This study design was reviewed and approved by Kanazawa University Medical Ethics Review Committee (reference number (2016 − 115) and conducted in accordance with the Declaration of Helsinki; informed consent was obtained from participants and their parents after thorough explanation, in both written and oral formats, regarding the study before enrollment.
We enrolled 47 male preadolescent football players who play for an amateur team under the umbrella of a professional soccer club with an average age of 12.4 ± 0.6 years, height of 153.3 ± 8.9 cm, body weight of 43.9 ± 8.2 kg, and body mass index (BMI) of 18.5 ± 2.0 kg/m2. All participants took baseline surveys as described below. The survey items were height, body weight, BMI, anteflexion in sitting, and quadriceps and hamstring tightness. Height and body weight were measured using a portable stadiometer and weight meter with graduations of 0.1 cm and 0.1 kg, respectively. To assess anteflexion in sitting, we used a digital machine for anteflexion measurement (Long-seat anteflexion meter; Takei Scientific Instruments Co., Ltd, Niigata, Japan). Participants were asked to sit with their back against the wall, extend the elbow joint, and grasp the instrument between the thumb and index finger. By moving the instrument forward as much as possible with the knees remaining extended, we could measure the forward movement distance in 0.5 cm as an anteflexion. To assess the quadriceps and hamstring tightness, we measured the heel-hip distance (HHD; cm) in the prone position and the straight-leg-raise angle (SLR; degrees) in the supine position. Quadriceps and hamstring tightness was measured as described below. An examiner applied increasing force on the participant’s lower limb until just before the examiner felt resistance. Concomitantly, the second examiner obtained all measurements using a ruler and goniometer for lower limb muscle tightness. All items were measured thrice, and the average values were used for statistics. All examiners were orthopedic surgeons or physiotherapists with more than 5 years of experience.

RECORDED INFORMATION:
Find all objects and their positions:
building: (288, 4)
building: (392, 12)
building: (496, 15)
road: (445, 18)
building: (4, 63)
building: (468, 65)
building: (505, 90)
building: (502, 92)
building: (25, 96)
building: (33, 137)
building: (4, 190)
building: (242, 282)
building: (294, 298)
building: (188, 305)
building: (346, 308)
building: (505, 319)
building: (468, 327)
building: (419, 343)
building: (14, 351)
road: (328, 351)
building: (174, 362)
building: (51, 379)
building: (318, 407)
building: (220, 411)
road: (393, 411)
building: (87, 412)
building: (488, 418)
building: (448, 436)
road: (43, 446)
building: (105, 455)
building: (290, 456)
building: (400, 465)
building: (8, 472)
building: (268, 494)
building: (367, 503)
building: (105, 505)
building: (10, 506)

APPLY WHAT YOU READ:
A: Which survey items does the study-methods text list for the participants' baseline surveys?
B: Can you continue the text on the young football players' baseline measurements, starting after its last sentence?
The rows have no part in this exercise.

RESULTS FOR EACH TASK:
A: Height, body weight, BMI, anteflexion in sitting, and quadriceps and hamstring tightness.

B:
Figure 2 presents the technique for performing the JKS. In the starting position, the participant squats while holding their ankle joints with their hands. Subsequently, there is gradual extension of the knee joints while maintaining contact between the chest and thighs. The maximum extension position is achieved when the quadriceps femoris is at maximal contraction (Fig. 1) with the position being held for 10 seconds. One set consists of five JKS repetitions with each repetition being held for 10 seconds. We instructed participants to do one set of JKS daily for half a year. The participants were asked to perform daily stretching and indicated it on the day. After 6 months, we checked all survey items and compliance for JKS frequency.
The participants were divided into two groups according to the JKS frequency as follows: group A included participant who performed their JKS stretching more than one time every 3 days and group B included participants who performed their JKS stretching less than one time every 3 days. Among the 47 participants, we excluded 3 and 4 patients with Osgood-Schlatter disease and low back pain, respectively, as well as 2 and 4 patients in Group A and B, respectively, who were lost to follow-up. Finally, groups A and B each consisted of 17 healthy participants.
All data were analyzed using SPSS 23.0 (IBM SPSS Statistics 23). The paired t-test was used to determine significant differences in the pre- and post-exercise height, weight, BMI, anteflexion in sitting, HHD, and SLR. Between-group comparisons were performed using Student’s t-test. Statistical significance was set at 0.05 (two-sided) with 95% confidence intervals. The sample size was calculated using G-Power 3.1 (effect size 0.8, α-error 0.05, and target power 0.95), and a minimum of 15 participants per group was recommended.